Even the US supreme court was baffled by conservatives’ attack on abortion pills | Moira Donegan
The anti-choice case relies on outlandish legal leaps. And if they can't win there, they'll redouble efforts to win the White House
It is a testament to how weak the plaintiffs' case is that the justices seemed so skeptical. Erin Hawley, a lawyer for the far-right antifeminist litigation shop Alliance Defending Freedom and the spouse of conservative US senator Josh Hawley, usually gets a much warmer reception at One First Street. But in Tuesday's oral arguments in Alliance for Hippocratic Medicine v FDA - a lawsuit which seeks to challenge FDA approval of the abortion drug mifepristone, and specifically to reverse regulatory changes that made the drug more easily accessible - she was on the defensive.
The three Democratic appointees, along with Republican justices Gorsuch, Kavanaugh and Roberts, all signaled at least some skepticism of her clients' claims to legal standing.
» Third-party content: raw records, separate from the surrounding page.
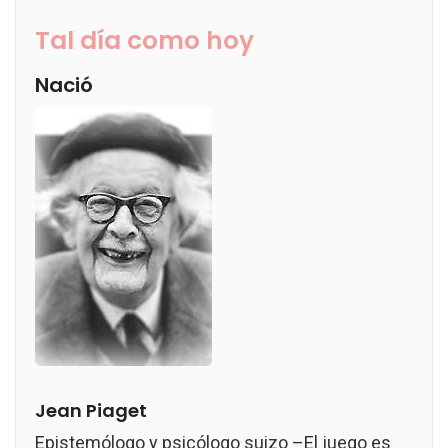
Tal día como hoy
Nació
Jean Piaget
Epistemólogo y psicólogo suizo –El juego es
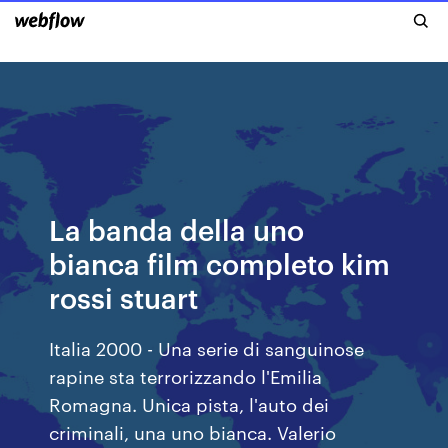
La banda della uno
bianca film completo kim
rossi stuart
Italia 2000 - Una serie di sanguinose
rapine sta terrorizzando l'Emilia
Romagna. Unica pista, l'auto dei
criminali, una uno bianca. Valerio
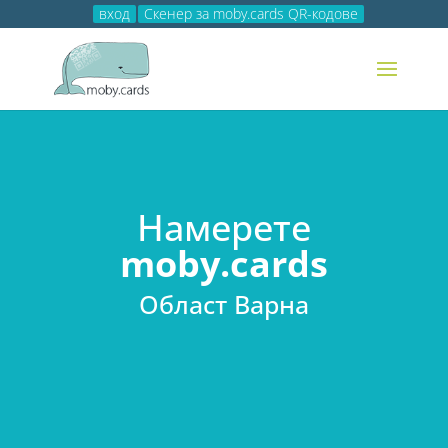
вход
Скенер за moby.cards QR-кодове
Намерете
moby.cards
Област Варна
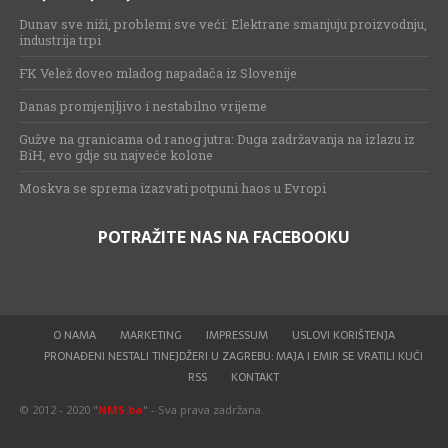
Dunav sve niži, problemi sve veći: Elektrane smanjuju proizvodnju,
industrija trpi
FK Velež doveo mladog napadača iz Slovenije
Danas promjenjljivo i nestabilno vrijeme
Gužve na granicama od ranog jutra: Duga zadržavanja na izlazu iz
BiH, evo gdje su najveće kolone
Moskva se sprema izazvati potpuni haos u Evropi
POTRAŽITE NAS NA FACEBOOKU
O NAMA
MARKETING
IMPRESSUM
USLOVI KORIŠTENJA
PRONAĐENI NESTALI TINEJDŽERI U ZAGREBU: MAJA I EMIR SE VRATILI KUĆI
RSS
KONTAKT
© 2012 - 2020 "
NMS.ba
" - Sva prava zadržana.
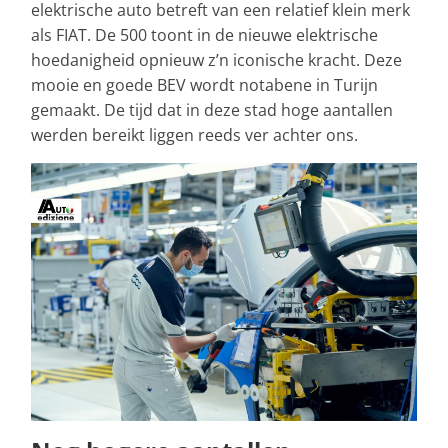
elektrische auto betreft van een relatief klein merk
als FIAT. De 500 toont in de nieuwe elektrische
hoedanigheid opnieuw z’n iconische kracht. Deze
mooie en goede BEV wordt notabene in Turijn
gemaakt. De tijd dat in deze stad hoge aantallen
werden bereikt liggen reeds ver achter ons.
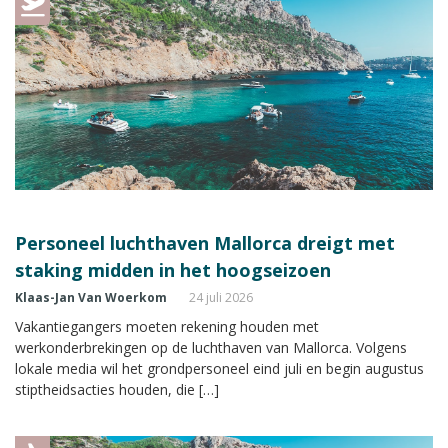
Personeel luchthaven Mallorca dreigt met
staking midden in het hoogseizoen
Klaas-Jan Van Woerkom
24 juli 2026
Vakantiegangers moeten rekening houden met
werkonderbrekingen op de luchthaven van Mallorca. Volgens
lokale media wil het grondpersoneel eind juli en begin augustus
stiptheidsacties houden, die […]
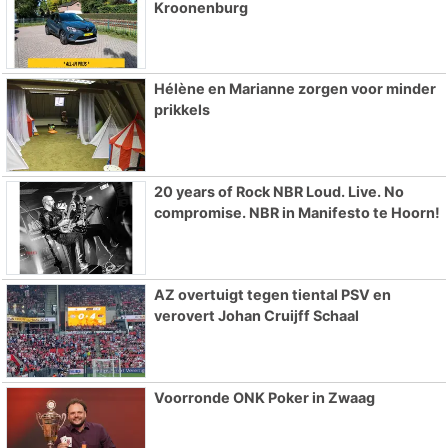
Kroonenburg
Hélène en Marianne zorgen voor minder
prikkels
20 years of Rock NBR Loud. Live. No
compromise. NBR in Manifesto te Hoorn!
AZ overtuigt tegen tiental PSV en
verovert Johan Cruijff Schaal
Voorronde ONK Poker in Zwaag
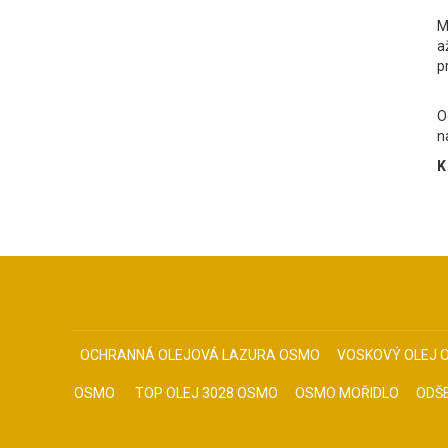
M
a
p
O
n
K
OCHRANNÁ OLEJOVÁ LAZURA OSMO
VOSKOVÝ OLEJ 
OSMO
TOP OLEJ 3028 OSMO
OSMO MOŘIDLO
ODŠ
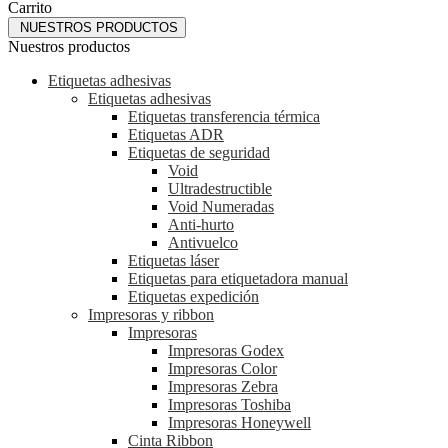
Carrito
NUESTROS PRODUCTOS
Nuestros productos
Etiquetas adhesivas
Etiquetas adhesivas
Etiquetas transferencia térmica
Etiquetas ADR
Etiquetas de seguridad
Void
Ultradestructible
Void Numeradas
Anti-hurto
Antivuelco
Etiquetas láser
Etiquetas para etiquetadora manual
Etiquetas expedición
Impresoras y ribbon
Impresoras
Impresoras Godex
Impresoras Color
Impresoras Zebra
Impresoras Toshiba
Impresoras Honeywell
Cinta Ribbon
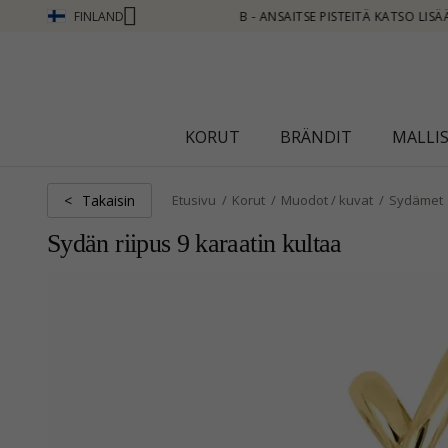
FINLAND
EITÄ KATSO LISÄÄ - NAPSAUTA TÄSTÄ
KORUT
BRÄNDIT
MALLI
Takaisin
<
Etusivu
Korut
Muodot / kuvat
Sydämet
Sydän riipus 9 karaatin kultaa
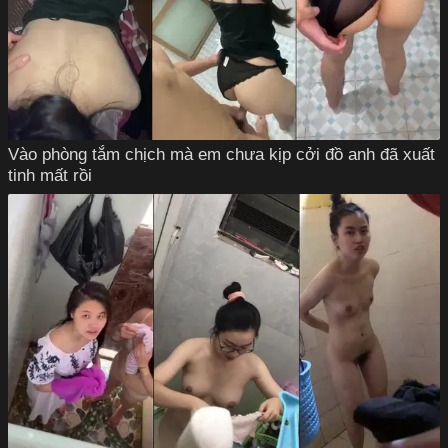
Vào phòng tắm chịch mà em chưa kịp cởi đồ anh đã xuất
tinh mất rồi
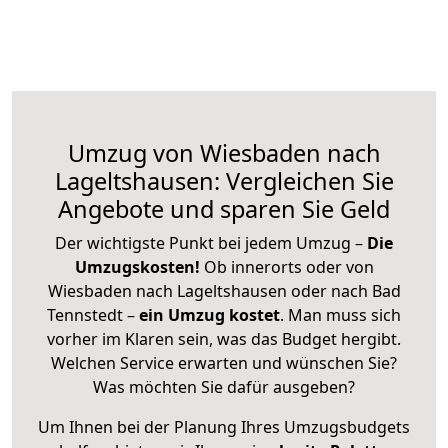
Umzug von Wiesbaden nach
Lageltshausen: Vergleichen Sie
Angebote und sparen Sie Geld
Der wichtigste Punkt bei jedem Umzug –
Die
Umzugskosten!
Ob innerorts oder von
Wiesbaden nach Lageltshausen oder nach Bad
Tennstedt –
ein Umzug kostet
.
Man muss sich
vorher im Klaren sein, was das Budget hergibt.
Welchen Service erwarten und wünschen Sie?
Was möchten Sie dafür ausgeben?
Um Ihnen bei der Planung Ihres Umzugsbudgets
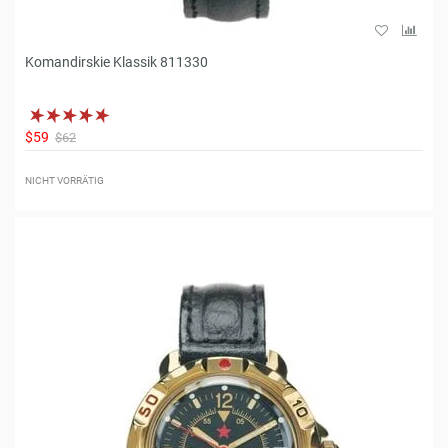
Komandirskie Klassik 811330
$59
$62
NICHT VORRÄTIG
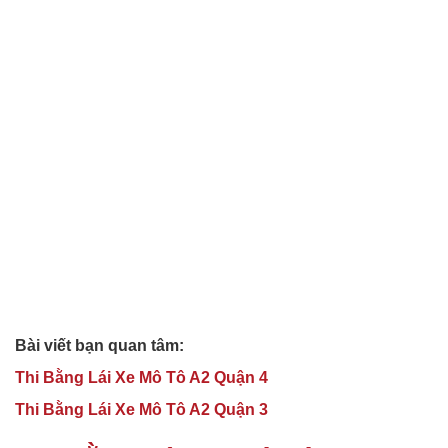
Bài viết bạn quan tâm:
Thi Bằng Lái Xe Mô Tô A2 Quận 4
Thi Bằng Lái Xe Mô Tô A2 Quận 3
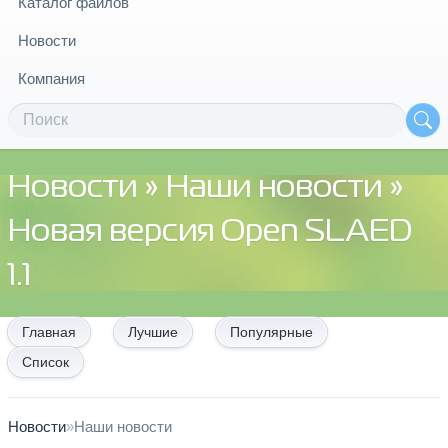
Каталог файлов
Новости
Компания
Новости
»
Наши новости
»
Новая версия Open SLAED
1.1
Главная
Лучшие
Популярные
Список
Новости
»
Наши новости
Amy Coney Barrett, the Trump appointee known for her maximalist religious commitments, struggled to help Hawley establish a convincing merits case to restrict access to the drug. And the far-right extremists Sam Alito and Thomas Gorsuch spent their question time signalling their support for the Comstock Act, a long-obscure and once-forgotten 1871 statute that some anti-choice lawyers say could be used to ban abortion nationwide by executive order.